Los tres mosqueteros (Les trois mousquetaires)

Alexandre Dumas

Capítulo XXVIII

El regreso

D’Artagnan había quedado aturdido por la horrible confesión de Athos; sin embargo, muchas de las cosas parecían oscuras en aquella semirrevelación; en primer lugar, había sido hecha por un hombre completamente ebrio a un hombre que lo estaba a medias, y no obstante, pese a esa ola que hace subir al cerebro el vaho de dos o tres botellas de borgoña, D’Artagnan, al despertarse al día siguiente, tenía cada palabra de Athos tan presente en su espíritu como si a medida que habían caído de su boca se hubieran impreso en su espíritu. Toda aquella duda no hizo sino darle un deseo más vivo de llegar a una certidumbre, y pasó a la habitación de su amigo con la intención bien meditada de reanudar su conversación de la víspera; pero encontró a Athos con la cabeza completamente sentada, es decir, el más fino y más impenetrable de los hombres.

Por lo demás, el mosquetero, después de haber cambiado con él un apretón de manos, se le adelantó con el pensamiento.

—Estaba muy borracho ayer, mi querido D’Artagnan —dijo—; me he dado cuenta esta mañana por mi lengua, que estaba todavía muy espesa y por mi pulso, que aún estaba muy agitado; apuesto a que dije mil extravagancias.

Y al decir estas palabras miró a su amigo con una fijeza que lo embarazó.

—No —replicó D’Artagnan—, y si no recuerdo mal, no habéis dicho nada muy extraordinario.

—¡Ah, me asombráis! Creía haberos contado una historia de las más lamentables.

Y miraba al joven como si hubiera querido leer en lo más profundo de su corazón.

—A fe mía —dijo D’Artagnan—, parece que yo estaba aún más borracho que vos, puesto que no me acuerdo de nada.

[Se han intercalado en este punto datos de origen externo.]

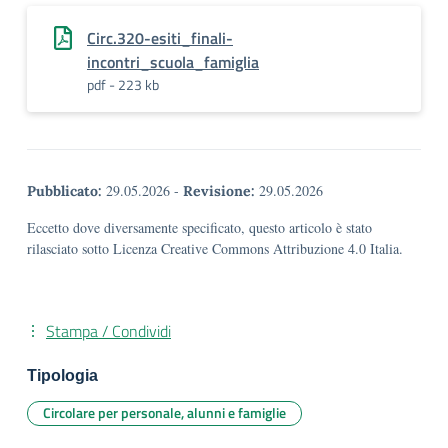
Circ.320-esiti_finali-
incontri_scuola_famiglia
pdf - 223 kb
29.05.2026
-
29.05.2026
Pubblicato:
Revisione:
Eccetto dove diversamente specificato, questo articolo è stato
rilasciato sotto Licenza Creative Commons Attribuzione 4.0 Italia.
Stampa / Condividi
Tipologia
Circolare per personale, alunni e famiglie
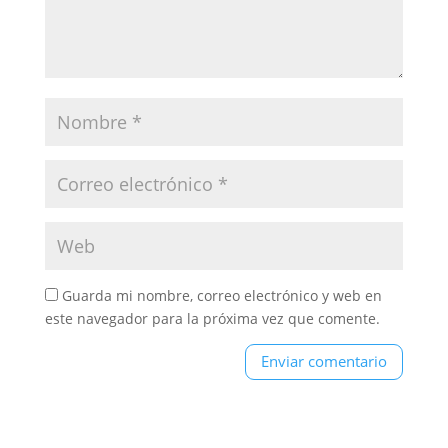
Guarda mi nombre, correo electrónico y web en
este navegador para la próxima vez que comente.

Athos no se fió de esta palabra y prosiguió:

—No habréis dejado de notar, mi querido amigo, que cada cual tiene su clase de borrachera: triste o alegre; yo tengo la borrachera triste, y cuando alguna vez me emborracho, mi manía es contar todas las historias lúgubres que la tonta de mi nodriza me metió en el cerebro. Ese es mi defecto, defecto capital, lo admito; pero, dejando eso a un lado, soy buen bebedor.

Athos decía esto de una forma tan natural que D’Artagnan quedó confuso en su convicción.

—Oh, de algo así me acuerdo, en efecto —prosiguió el joven tratando de volver a coger la verdad—, me acuerdo de algo así como que hablamos de ahorcados, pero como se acuerda uno de un sueño.

—¡Ah, lo veis! —dijo Athos palideciendo y, sin embargo, tratando de reír—. Estaba seguro, los ahorcados son mi pesadilla.

—Sí, sí —prosiguió D’Artagnan—, y, ya está, la memoria me vuelve: sí, se trataba…, esperad…, se trataba de una mujer.

—¿Lo veis? —respondió Athos volviéndose casi lívido—. Es mi famosa historia de la mujer rubia, y cuando la cuento es que estoy borracho perdido.

—Sí, eso es —dijo D’Artagnan—, la historia de la mujer rubia, alta y hermosa, de ojos azules.

—Sí, y colgada.

—Por su marido, que era un señor de vuestro conocimiento continuó D’Artagnan mirando fijamente a Athos.

—¡Y bien! Ya veis cómo se compromete un hombre cuando no sabe lo que se dice —prosiguió Athos encogiéndose de hombros como si tuviera piedad de sí mismo—. Decididamente, no quiero emborracharme más, D’Artagnan, es una mala costumbre.